Nous rappelons que Salimata est une déficiente mentale reconnue de tous. Mais, comme on le dit dans le jargon populaire, sa maladie est une « folie douce » en langue locale bamanankan ‘’fa souma len’’. Une malade qui raisonne tantôt et ne raisonne pas le plus souvent. Mais elle n’agresse personne et n’est pas aussi violente dans ses propos ni dans ses actes.

En tout état de cause, Bakary Fané dit Vieux prend tous ces drames avec philosophie. Pour lui, c’est Dieu qui a voulu que ces malheurs se produisent dans sa vie conjugale avec Salimata. Aux dires de ce dernier, quand il mariait Salimata celle-ci était bien portante physiquement et mentalement. Ce qui fait qu’elle a donné naissance aux enfants dont l’aînée doit faire cette année le baccalauréat.

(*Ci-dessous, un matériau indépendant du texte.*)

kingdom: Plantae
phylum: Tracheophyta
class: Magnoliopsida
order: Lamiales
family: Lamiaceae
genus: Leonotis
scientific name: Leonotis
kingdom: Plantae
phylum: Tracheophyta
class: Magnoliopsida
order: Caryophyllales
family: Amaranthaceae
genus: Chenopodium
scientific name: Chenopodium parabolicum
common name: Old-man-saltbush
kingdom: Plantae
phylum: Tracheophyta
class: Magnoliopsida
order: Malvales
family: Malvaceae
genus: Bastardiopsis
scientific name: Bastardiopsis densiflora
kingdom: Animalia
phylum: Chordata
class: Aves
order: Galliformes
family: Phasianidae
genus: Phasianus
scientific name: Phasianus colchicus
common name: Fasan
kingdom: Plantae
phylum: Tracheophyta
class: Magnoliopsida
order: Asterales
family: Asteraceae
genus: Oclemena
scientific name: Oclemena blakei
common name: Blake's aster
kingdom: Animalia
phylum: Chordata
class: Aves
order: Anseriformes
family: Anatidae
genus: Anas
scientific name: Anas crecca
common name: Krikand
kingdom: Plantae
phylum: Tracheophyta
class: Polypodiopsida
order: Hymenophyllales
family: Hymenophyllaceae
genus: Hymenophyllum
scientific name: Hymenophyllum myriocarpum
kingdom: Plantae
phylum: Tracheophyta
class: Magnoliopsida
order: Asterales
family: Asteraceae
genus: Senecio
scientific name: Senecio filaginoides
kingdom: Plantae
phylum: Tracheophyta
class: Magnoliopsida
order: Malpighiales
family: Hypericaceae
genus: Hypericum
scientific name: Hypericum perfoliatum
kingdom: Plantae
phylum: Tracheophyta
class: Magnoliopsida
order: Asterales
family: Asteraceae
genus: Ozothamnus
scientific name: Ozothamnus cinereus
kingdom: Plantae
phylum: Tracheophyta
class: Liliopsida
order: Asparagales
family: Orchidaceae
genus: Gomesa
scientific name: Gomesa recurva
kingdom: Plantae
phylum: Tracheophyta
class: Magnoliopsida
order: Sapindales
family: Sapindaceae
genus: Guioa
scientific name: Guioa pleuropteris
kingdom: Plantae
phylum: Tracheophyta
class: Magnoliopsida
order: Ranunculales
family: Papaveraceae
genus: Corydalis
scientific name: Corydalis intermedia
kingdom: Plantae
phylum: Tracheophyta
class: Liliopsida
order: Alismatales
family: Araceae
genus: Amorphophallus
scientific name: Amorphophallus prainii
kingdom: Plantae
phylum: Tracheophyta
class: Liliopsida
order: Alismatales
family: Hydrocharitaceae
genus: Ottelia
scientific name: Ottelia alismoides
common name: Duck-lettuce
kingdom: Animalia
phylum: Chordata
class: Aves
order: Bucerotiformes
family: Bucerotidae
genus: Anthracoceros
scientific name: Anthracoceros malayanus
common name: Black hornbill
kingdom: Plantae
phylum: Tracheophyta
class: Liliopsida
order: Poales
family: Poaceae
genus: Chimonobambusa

En conclusion, Bakary trouve que c’est un devoir pour lui de garder Salimata avec sa folie et d’assumer tout ce qu’elle pose comme acte. Pour terminer, nous estimons que le mari, sinon toute la famille Fané doit s’investir maintenant pour préserver les vies des deux autres enfants vivants et futurs. Même si elle doit recourir aux services étatiques à cette fin.